The ancient Greek colony of Kroton, modern-day Crotone, was one of the most important cities in southern Italy. On a cape near Crotone, the Temple of Juno Lacinia was built between the 6th and 5th century BC. According to legend, the mythical hero Hercules founded the temple here, on a promontory high above the sea, where it was easily visible from ships sailing between the Greek colonies on the Ionian Sea.
The imposing temple quickly became one of the main religious structures of Magna Graecia (the Roman name for the ancient Greek colonies along the southern coast of Italy) and was described by contemporaries as the most beautiful temple in southern Italy. Originally dedicated to the Greek goddess Hera, after the Roman conquest the temple was dedicated to Roman equivalent, Juno. It was used until the 4th century, probably abandoned after the Edict of Thessalonika in 380 declared Christianity the state religion of the Roman Empire.

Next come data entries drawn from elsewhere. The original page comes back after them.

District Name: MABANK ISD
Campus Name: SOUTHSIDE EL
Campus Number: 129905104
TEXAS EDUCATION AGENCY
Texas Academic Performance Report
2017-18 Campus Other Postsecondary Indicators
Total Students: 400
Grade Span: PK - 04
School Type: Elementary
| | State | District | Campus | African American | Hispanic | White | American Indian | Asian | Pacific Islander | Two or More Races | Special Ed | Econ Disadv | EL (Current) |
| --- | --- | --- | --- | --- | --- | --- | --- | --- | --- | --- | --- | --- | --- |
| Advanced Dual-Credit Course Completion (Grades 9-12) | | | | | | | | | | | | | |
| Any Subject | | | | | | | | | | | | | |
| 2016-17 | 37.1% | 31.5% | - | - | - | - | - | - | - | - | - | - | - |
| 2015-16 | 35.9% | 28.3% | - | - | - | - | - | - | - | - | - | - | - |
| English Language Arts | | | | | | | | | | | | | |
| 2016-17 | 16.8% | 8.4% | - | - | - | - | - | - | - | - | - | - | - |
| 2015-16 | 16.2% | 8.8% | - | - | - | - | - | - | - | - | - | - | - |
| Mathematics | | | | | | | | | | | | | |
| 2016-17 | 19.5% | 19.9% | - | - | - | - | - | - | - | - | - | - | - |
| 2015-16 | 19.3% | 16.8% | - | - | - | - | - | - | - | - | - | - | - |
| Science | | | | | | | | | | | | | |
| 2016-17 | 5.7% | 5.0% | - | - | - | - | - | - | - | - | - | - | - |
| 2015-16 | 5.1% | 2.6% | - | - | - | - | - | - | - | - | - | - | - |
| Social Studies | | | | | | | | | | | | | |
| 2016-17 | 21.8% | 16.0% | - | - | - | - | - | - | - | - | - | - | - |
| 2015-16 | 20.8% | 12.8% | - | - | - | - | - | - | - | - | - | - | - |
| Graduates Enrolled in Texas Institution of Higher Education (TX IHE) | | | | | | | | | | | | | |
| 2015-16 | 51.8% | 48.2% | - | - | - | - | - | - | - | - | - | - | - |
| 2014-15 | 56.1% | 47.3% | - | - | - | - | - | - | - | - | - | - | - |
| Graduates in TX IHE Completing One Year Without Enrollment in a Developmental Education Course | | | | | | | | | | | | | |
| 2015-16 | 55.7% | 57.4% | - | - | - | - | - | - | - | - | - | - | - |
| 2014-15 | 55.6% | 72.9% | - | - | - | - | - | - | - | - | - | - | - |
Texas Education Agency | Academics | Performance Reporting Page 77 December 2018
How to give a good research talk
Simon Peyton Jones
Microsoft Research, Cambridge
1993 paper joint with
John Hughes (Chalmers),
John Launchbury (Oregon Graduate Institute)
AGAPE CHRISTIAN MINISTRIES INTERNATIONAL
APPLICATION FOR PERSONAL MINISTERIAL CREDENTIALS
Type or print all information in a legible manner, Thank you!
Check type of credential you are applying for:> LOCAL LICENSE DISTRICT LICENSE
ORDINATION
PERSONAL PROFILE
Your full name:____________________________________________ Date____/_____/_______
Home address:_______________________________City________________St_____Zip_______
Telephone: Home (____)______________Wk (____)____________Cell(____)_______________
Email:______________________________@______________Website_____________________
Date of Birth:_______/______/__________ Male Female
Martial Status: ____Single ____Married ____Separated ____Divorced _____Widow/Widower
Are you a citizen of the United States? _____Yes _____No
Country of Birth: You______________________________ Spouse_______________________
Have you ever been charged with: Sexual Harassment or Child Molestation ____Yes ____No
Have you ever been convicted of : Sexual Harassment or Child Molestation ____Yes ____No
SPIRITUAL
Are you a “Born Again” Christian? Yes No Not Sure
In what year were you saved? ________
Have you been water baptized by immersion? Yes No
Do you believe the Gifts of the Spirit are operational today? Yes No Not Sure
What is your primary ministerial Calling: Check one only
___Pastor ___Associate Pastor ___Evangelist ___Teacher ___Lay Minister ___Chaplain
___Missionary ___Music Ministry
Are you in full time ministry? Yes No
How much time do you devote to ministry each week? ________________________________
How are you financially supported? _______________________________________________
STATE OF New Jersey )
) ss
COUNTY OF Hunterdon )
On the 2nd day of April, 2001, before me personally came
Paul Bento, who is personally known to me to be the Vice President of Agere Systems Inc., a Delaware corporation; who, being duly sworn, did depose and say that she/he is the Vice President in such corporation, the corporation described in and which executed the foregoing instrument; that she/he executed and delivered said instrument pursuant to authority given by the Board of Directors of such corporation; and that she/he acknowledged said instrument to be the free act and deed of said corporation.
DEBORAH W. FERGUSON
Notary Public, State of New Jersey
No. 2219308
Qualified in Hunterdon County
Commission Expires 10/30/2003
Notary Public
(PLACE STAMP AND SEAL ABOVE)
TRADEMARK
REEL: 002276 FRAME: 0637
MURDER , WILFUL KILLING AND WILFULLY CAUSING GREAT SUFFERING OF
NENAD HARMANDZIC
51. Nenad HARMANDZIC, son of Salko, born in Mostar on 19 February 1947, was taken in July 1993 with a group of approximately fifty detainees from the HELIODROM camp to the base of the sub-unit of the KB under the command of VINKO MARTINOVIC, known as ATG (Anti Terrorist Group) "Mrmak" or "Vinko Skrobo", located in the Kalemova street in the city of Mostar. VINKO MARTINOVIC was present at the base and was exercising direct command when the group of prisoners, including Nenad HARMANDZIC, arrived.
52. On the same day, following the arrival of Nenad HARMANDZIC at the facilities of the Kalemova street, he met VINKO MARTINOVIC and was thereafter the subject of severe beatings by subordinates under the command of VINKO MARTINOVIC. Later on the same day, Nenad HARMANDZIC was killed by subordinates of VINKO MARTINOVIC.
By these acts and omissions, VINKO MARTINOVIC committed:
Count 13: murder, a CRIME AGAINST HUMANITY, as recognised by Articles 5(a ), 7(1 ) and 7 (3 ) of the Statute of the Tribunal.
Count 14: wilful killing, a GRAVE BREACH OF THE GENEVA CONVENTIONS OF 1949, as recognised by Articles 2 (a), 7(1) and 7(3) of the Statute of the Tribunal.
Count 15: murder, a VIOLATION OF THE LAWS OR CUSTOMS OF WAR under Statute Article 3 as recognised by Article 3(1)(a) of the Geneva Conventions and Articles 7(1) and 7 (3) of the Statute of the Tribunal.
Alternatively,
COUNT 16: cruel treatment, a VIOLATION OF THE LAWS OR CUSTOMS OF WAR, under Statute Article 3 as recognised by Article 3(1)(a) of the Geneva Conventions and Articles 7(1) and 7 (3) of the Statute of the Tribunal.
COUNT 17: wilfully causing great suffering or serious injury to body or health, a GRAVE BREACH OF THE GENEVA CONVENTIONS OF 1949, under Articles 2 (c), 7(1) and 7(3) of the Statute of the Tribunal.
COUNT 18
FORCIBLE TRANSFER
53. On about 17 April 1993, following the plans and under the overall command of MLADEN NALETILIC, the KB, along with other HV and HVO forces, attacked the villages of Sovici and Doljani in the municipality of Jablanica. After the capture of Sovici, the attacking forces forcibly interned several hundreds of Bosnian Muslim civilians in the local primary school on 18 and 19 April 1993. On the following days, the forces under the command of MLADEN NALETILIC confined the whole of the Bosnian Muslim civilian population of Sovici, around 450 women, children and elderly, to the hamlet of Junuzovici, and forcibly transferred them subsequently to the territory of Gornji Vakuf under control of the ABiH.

In the 16th century, the temple was still completely intact, but it was later destroyed and its stones used to build various structures in nearby Crotone, such as the episcopal palace, the castle, the port, and some noble palaces. Two columns remained, until in 1638 an earthquake destroyed one of the two. Today the only remaining feature of the Temple of Juno Lacinia is a lonely, 27-foot-tall Doric column.
The cape on which the temple was located was known as Lacinium in Roman times, and later, when the temple was still intact, as Capo Colonne, meaning “Cape of the Columns.” Now, with just a single pillar remaining, it’s known as simply Capo Colonna, or “Cape of the Column.”